Over the years, Pakistan-based terror groups like the JUD have spread their network both within and outside Pakistan. Leading South Asia expert, Arif Jamal, who served as a journalist in Pakistan in the late 1980s and has worked in Radio France International (RFI) and the Canadian Broadcasting Corporation (CBC), said in an interview to The Diplomat: “I always felt that Pakistan is the epicenter of global jihad and the world will not have peace unless they wean Pakistan away from using jihad as an instrument of defense policy”. Speaking of the JUD, he had informed that members of the JUD had “penetrated all government departments, from the Pakistani military down to municipal councils”.

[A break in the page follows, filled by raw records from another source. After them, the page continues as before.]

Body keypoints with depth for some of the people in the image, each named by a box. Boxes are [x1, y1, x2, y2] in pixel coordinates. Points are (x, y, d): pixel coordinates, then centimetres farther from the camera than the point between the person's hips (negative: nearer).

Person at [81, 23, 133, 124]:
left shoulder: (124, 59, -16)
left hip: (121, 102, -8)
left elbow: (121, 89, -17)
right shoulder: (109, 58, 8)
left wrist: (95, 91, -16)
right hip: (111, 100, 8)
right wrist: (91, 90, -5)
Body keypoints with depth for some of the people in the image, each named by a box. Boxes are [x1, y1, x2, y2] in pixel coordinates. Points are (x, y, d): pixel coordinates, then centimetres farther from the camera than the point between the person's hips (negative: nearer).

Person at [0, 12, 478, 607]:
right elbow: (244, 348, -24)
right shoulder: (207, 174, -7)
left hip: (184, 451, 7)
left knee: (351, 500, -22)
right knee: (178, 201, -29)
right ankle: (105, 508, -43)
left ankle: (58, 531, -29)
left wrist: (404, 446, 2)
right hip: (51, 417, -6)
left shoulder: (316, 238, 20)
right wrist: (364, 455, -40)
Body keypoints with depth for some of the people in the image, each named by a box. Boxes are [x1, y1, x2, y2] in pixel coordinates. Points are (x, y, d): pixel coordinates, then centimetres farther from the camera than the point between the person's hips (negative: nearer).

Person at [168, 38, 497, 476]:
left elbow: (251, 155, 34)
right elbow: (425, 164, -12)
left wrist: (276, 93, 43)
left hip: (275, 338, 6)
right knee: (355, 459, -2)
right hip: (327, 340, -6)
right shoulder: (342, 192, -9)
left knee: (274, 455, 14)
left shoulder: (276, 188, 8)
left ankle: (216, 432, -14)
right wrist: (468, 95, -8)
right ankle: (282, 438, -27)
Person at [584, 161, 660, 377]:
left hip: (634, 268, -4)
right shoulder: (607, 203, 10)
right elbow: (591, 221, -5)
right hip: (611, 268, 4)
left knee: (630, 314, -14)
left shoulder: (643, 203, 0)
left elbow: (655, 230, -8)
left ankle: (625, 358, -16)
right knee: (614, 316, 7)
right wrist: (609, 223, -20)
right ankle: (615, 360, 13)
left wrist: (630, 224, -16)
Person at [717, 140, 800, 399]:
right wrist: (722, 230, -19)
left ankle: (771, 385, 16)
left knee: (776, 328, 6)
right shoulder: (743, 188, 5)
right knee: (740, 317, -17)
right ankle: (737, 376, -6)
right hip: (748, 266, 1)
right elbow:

The accuracy of Jamal’s assessment of the deep penetration of the JUD within the Pakistani army and other institutions was manifest when in mid-2019 Pakistan approached the United Nations Security Council (UNSC) to seek monetary relief for 5 JUD leaders who were on the UN proscribed list of terrorists, including its chief Hafiz Saeed. JuD and its charity front Falah-i-Insaniyat Foundation are entities of concern under the UNSC 1267 sanctions. A Wall Street Journal report on April 20, 2020 also highlighted that Pakistan had been de-listing over 3800 names from its national terrorist watch list (Fourth Schedule) since October 2018. The country has also shown reluctance to include those who are on the UNSC’s 1267 sanctions list on their own local terror list. As of now, it has only acknowledged 19 of the 130 names in the UN lists to be present in Pakistan and have not placed in the Fourth Schedule top leaders of the JUD like Zaki ur Rehman Lakhvi, Md Yahya Aziz Mujahid, Haji Md Ashraf Mansha and Hafiz Abdul Salam Bhuttavi, who are listed in the 1267 sanctions list. Reason why Michael Rubin, former Pentagon official and resident scholar with American Enterprise Institute consider that “It is time to hold Pakistan to account. If Pakistan then wishes to escape sanctions, it must imprison terrorists on its soil and cease any funding and equipping of them”.
Whether or not the US departs from Afghanistan, the one constant that will remain unchanged is Pakistan’s use of terror groups to keep itself relevant. Despite being technically proscribed even within the country, Pakistan’s military establishment has sustained groups like the JUD and the JEM. These groups have expanded their presence not only within but also outside the country, operating under different names, including in countries in Europe like the UK and Italy. British journalist Carlotta Gall, in an article published in the New York Times aptly titled ‘Pakistan’s Hand in the Rise of International Jihad” , wrote that Pakistan seems to have coordinated “with Qatar and perhaps others, to move international Sunni Jihadists, including 300 Pakistanis, from Pakistan’s Tribal Areas, where they were no longer needed, to new battlefields in Syria.”
Where are these fighters now? They could be in the hands of Turkey, which enlists them as mercenaries in Libya or encourages them to try to enter Europe illegally. Wherever they may be, it is likely that some of them belong to groups that have State support and hence greater options of resources and mobility.
Just as the Covid pandemic is necessitating a re-think on other policy issues related to economy, social infrastructure or climate change, it is time to also re-think and re-strategise our counter-terror policy. In a globalised world, it is not just the economies that are intertwined, the security threats are also becoming more and more common.